The antibacterial activity against Enterococcus faecalis of 2 propolis samples was investigated in a dentin block model, and their effectiveness was compared with that of established endodontic disinfectants, chlorhexidine (CHX) and calcium hydroxide [Ca(OH)₂].

Methods

Standardized dentin blocks were infected with E. faecalis ATCC 29212. The root canal space was filled with one of the ethanolic extracts of propolis (Artvin or Tekirda? mix [TM]), CHX 2%, Ca(OH)₂, or ethanol or phosphate-buffered saline for control. Canal dentin was sampled after 1 or 7 days by using a standard-size bur.

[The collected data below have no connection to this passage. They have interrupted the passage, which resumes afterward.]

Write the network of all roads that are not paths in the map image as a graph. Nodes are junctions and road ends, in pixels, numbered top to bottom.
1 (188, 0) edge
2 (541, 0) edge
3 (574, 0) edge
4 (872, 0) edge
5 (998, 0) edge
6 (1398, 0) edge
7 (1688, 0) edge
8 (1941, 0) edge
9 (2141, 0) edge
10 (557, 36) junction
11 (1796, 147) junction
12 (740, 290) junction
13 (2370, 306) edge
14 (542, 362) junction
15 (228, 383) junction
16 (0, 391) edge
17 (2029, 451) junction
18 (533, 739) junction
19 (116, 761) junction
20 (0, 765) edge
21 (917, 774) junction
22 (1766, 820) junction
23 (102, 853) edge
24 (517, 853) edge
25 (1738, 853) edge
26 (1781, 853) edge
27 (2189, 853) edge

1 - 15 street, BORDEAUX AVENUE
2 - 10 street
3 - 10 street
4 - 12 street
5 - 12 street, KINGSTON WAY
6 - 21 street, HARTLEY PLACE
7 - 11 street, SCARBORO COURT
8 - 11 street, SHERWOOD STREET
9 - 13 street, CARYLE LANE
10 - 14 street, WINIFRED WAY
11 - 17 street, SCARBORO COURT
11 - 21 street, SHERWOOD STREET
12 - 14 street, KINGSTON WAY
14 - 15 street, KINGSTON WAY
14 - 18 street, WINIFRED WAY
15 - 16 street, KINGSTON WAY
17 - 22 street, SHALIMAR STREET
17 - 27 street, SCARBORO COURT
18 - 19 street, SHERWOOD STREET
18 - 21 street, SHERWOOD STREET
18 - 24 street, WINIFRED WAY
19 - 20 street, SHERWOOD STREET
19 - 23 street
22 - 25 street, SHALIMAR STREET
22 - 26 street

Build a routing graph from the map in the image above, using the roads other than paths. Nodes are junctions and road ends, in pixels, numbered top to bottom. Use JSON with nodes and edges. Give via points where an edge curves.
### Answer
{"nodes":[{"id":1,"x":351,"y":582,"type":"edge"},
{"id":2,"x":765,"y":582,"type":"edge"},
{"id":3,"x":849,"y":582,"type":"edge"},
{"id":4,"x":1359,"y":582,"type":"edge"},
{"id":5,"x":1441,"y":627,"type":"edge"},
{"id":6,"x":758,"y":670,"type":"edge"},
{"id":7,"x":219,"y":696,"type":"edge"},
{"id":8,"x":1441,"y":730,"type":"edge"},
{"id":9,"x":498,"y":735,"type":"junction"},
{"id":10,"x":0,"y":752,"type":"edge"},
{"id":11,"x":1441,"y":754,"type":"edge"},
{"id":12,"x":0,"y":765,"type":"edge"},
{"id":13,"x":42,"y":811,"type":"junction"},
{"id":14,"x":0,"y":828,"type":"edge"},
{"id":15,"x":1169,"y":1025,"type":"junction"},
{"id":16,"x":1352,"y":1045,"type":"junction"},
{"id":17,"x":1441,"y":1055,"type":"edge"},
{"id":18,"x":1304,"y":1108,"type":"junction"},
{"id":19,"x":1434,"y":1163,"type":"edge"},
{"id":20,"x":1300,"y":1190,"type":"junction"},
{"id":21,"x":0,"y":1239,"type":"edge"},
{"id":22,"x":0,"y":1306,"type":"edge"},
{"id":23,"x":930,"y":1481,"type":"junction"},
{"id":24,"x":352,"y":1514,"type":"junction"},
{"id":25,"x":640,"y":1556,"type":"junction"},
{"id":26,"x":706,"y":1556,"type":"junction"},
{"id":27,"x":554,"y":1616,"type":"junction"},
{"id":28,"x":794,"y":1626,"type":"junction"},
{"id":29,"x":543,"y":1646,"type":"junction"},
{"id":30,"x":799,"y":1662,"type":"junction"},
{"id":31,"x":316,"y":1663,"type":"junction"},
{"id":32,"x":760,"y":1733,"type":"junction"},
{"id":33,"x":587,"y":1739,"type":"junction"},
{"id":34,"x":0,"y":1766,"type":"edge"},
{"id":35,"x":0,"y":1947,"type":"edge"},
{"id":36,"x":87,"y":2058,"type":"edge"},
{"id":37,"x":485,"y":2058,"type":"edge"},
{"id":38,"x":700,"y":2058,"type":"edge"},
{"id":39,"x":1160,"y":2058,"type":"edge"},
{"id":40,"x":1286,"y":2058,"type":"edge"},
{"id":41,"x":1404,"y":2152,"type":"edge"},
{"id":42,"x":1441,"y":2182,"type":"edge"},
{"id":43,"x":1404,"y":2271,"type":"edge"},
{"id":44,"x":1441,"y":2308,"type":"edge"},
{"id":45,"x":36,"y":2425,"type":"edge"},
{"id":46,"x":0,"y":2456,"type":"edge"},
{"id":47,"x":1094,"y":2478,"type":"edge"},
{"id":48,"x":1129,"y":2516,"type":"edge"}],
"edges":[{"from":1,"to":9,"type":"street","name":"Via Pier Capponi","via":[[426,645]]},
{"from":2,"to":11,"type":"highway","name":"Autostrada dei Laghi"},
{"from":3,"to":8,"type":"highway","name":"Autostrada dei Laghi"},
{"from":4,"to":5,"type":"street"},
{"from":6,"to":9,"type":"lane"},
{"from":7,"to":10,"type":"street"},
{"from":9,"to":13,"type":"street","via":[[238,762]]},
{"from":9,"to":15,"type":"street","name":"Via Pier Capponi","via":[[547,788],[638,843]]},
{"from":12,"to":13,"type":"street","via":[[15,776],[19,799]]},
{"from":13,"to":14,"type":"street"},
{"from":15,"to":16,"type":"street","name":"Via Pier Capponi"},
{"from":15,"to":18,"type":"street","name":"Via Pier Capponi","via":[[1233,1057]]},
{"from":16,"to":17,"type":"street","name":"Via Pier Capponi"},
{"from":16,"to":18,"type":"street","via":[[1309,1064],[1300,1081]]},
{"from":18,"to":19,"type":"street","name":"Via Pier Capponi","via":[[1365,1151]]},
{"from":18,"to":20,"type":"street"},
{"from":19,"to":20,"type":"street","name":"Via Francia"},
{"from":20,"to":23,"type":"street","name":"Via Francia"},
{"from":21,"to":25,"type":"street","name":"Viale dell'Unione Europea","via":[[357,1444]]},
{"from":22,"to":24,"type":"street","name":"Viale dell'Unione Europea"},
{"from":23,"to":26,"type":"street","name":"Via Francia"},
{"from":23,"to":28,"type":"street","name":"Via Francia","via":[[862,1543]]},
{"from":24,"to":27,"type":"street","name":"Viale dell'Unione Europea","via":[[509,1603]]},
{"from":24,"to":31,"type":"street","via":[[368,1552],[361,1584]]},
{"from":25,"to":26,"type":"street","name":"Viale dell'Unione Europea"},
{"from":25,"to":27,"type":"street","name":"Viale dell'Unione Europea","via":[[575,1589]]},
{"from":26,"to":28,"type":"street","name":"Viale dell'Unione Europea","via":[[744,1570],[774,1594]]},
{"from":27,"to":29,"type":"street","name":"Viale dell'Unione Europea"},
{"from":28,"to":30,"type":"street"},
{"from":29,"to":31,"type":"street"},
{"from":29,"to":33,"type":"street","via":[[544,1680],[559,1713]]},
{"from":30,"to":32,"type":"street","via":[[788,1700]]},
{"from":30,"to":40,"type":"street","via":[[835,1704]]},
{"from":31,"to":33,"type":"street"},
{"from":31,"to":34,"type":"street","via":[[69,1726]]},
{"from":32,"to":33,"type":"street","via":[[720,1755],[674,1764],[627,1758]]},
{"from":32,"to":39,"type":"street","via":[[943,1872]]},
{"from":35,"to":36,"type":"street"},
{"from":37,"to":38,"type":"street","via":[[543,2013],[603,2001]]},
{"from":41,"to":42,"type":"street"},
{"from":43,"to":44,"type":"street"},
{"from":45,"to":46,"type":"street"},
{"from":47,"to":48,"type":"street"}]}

The dentinal shavings were vortexed vigorously in phosphate-buffered saline, and aliquots were cultured on tryptone soy agar plates. Colonies were counted after 2 days of incubation. Statistical significance was set to 5%.

Results

All experimental agents significantly reduced the number of the cultivable bacteria. CHX was the most potent disinfectant at both times. Compared with the ethanol control, no significant reduction in the number of colonies was found for the propolis extracts at day 1; however, significant reduction was found at day 7. The 2 propolis samples were statistically similar to each other and to Ca(OH)₂, but the TM sample was also similar to CHX at day 7. This has been linked to the greater concentration of flavonoids, a group of antibacterially active compounds, in the TM sample as determined by gas chromatography-mass spectrometry analysis.

Conclusions

The antimicrobial activity of the propolis samples tested in this study was between Ca(OH)₂ and CHX. Both propolis samples were antimicrobially effective; however, their activity did not exceed CHX.